🤖 AI Summary
Existing theoretical analyses of diffusion generative models are fragmented and suffer from inconsistent notation, hindering unified understanding and principled development.
Method: This work establishes a rigorous, unified mathematical framework grounded in fundamental properties of Gaussian distributions. It systematically derives the closed-form marginal distribution of the forward noising process, the analytical form of the reverse posterior, and the variational lower bound, ultimately yielding an optimization objective equivalent to noise prediction.

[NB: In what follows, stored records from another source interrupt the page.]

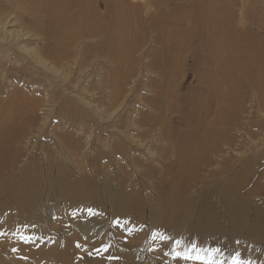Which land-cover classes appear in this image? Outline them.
Returning a JSON list of instances; mask_svg holds the SVG:
<instances>
[{"label": "rangeland", "instance_id": "rangeland-1", "mask_svg": "<svg viewBox=\"0 0 264 264\" xmlns=\"http://www.w3.org/2000/svg\"><path fill=\"white\" fill-rule=\"evenodd\" d=\"M129 1L139 6L114 14L98 0L87 9L105 33L84 43L102 69L83 95L71 86L73 71L56 83L62 76L50 78L15 52L26 67L11 69L17 80L0 87V264H208L173 254L191 246L171 228L198 231L197 219L216 232L226 220L229 231L241 223L234 250L225 253L223 243L215 264H232L237 253L246 264H264L257 83L232 93L220 66L233 54L230 40L213 35L204 18L195 22L203 16L192 0L161 7ZM239 12L232 18L242 29ZM258 40L248 41L264 49ZM256 71L264 74V66ZM116 88L124 95L113 101ZM154 231L168 239H153ZM177 240L183 243L174 247Z\"/></svg>", "mask_w": 264, "mask_h": 264}, {"label": "bare ground", "instance_id": "bare-ground-1", "mask_svg": "<svg viewBox=\"0 0 264 264\" xmlns=\"http://www.w3.org/2000/svg\"><path fill=\"white\" fill-rule=\"evenodd\" d=\"M102 1L104 6L108 10L113 11L114 14L115 12L118 13L119 10L127 9L131 5L132 8L139 6V4H131L129 0ZM260 1L239 0L236 3V0H192L191 5L194 4L195 11L199 10V15L203 16L198 17L195 20L196 23H202L200 18H204L208 30L213 35L225 36L226 39L230 40V51L232 50L233 54L229 53L226 57L222 58L220 63V66L227 70L225 84H228L232 91H234L232 93L237 94V89L240 88V85L245 84L247 87L252 88L257 83L256 106L260 113H264V74L262 72L260 74H257V71L254 72L256 67L264 66V49H258L257 46L252 48L254 43L252 44L248 41L249 39H260L258 41L261 42L264 40V4L258 5ZM97 2L98 0H0V87H6L7 84L17 80L12 79V77L9 78L8 73L11 69L16 71L23 70L25 66H23L24 58L21 57L22 59H20L19 53L15 54V52L17 53L20 50L28 55L34 64L43 70L45 69V71H49L50 78L57 79L58 77L56 78V76H62L53 82L57 83L58 81L65 80L68 77L69 71H73L75 78L72 80L71 86L75 90L80 91L81 89L78 94H85V88H87L86 82H88L89 77L92 76L93 72L96 71L98 73L102 69L98 63L93 61L95 58H99V54L95 49L91 52L87 51V47L84 45L88 39L97 38L105 33L104 29L96 24L98 17L96 11L91 20L86 16L87 9L93 6L96 9ZM149 2L150 0H148V6ZM177 2L176 0H151V5L161 7L168 3H174L177 6ZM238 6L240 11L239 21L246 25L242 29L236 27L237 24L233 22L232 18V15L235 14L234 10ZM77 12L81 13L78 16L79 18L75 15ZM121 14L126 15L125 11H121ZM178 17L183 18L184 14L181 13V16ZM28 19L34 22L35 25L32 22L28 23ZM23 23L27 25L21 27V25L24 26ZM13 24H17L20 29L22 28L19 30L20 32L22 31L20 34L13 27L10 30L7 29L8 25L12 26ZM25 38H29L33 42L25 44ZM254 42L256 44V41ZM31 43H34V46H31ZM262 45L264 47V43ZM252 50L255 51L252 52ZM235 51L238 52L237 56ZM91 64L94 69L89 71L87 68ZM245 71H249L246 79L244 78ZM115 73L111 69L110 74L113 76ZM122 93V88H116L110 92V98L113 101L118 100L119 97L124 95H121ZM226 97L224 96V98ZM79 99L87 107H93L81 95ZM235 126L237 127L238 125L235 124ZM230 205L231 207H236L234 201H231ZM153 219L155 218L153 217ZM199 223L201 224L198 231L183 230L180 223L171 229L175 231L176 235H183V240L187 241V244L190 246L197 242L206 248L217 249L221 248L223 243H225L227 244L225 253L229 254V252L234 250V245L238 243L235 239L237 238L236 233H238L236 230L238 229V225L241 226L239 221L233 222V231H229L227 230L226 220V227L220 232H216L215 229L206 228L204 226L205 223H202V219L196 220V224ZM163 224L167 227L169 225L167 221ZM255 237L257 236H254V239H256ZM216 239L218 240L216 241ZM221 251L223 250L221 249Z\"/></svg>", "mask_w": 264, "mask_h": 264}, {"label": "snow or ice", "instance_id": "snow-or-ice-1", "mask_svg": "<svg viewBox=\"0 0 264 264\" xmlns=\"http://www.w3.org/2000/svg\"><path fill=\"white\" fill-rule=\"evenodd\" d=\"M89 212L91 213L92 210L89 209ZM153 239L159 238L161 240H166L168 239V237L158 231H154L152 233ZM21 239L24 240H28L31 239L30 237H24L21 236ZM183 243L182 240H177L176 244L174 247H179L181 244ZM192 250H196V254L192 255L191 252ZM204 250L203 249H198L197 246L195 244L191 245V248L185 247V250L183 252H179V251H175L173 252V254L175 256H182L185 259H192V260H206L208 262V264H215V261L213 260V254L219 252V249H211L210 250V254L208 256H204L202 255V252ZM232 264H246L245 261L240 260L239 258V254L237 253L235 256H233L232 258Z\"/></svg>", "mask_w": 264, "mask_h": 264}]
</instances>
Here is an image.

Contribution/Results: The framework reveals the intrinsic equivalence between DDIM and rectified flow; provides a unified probabilistic interpretation of classifier-guided and classifier-free guidance; and integrates SDE/ODE formulations, the Fokker–Planck equation, flow matching, and multi-scale modeling—ensuring both theoretical coherence and practical implementability. Validated on mainstream models including Stable Diffusion, the framework enables efficient sampling and precise modeling while unifying disparate theoretical perspectives.
📝 Abstract
We present a concise, self-contained derivation of diffusion-based generative models. Starting from basic properties of Gaussian distributions (densities, quadratic expectations, re-parameterisation, products, and KL divergences), we construct denoising diffusion probabilistic models from first principles. This includes the forward noising process, its closed-form marginals, the exact discrete reverse posterior, and the related variational bound. This bound simplifies to the standard noise-prediction goal used in practice. We then discuss likelihood estimation and accelerated sampling, covering DDIM, adversarially learned reverse dynamics (DDGAN), and multi-scale variants such as nested and latent diffusion, with Stable Diffusion as a canonical example. A continuous-time formulation follows, in which we derive the probability-flow ODE from the diffusion SDE via the continuity and Fokker-Planck equations, introduce flow matching, and show how rectified flows recover DDIM up to a time re-parameterisation. Finally, we treat guided diffusion, interpreting classifier guidance as a posterior score correction and classifier-free guidance as a principled interpolation between conditional and unconditional scores. Throughout, the focus is on transparent algebra, explicit intermediate steps, and consistent notation, so that readers can both follow the theory and implement the corresponding algorithms in practice.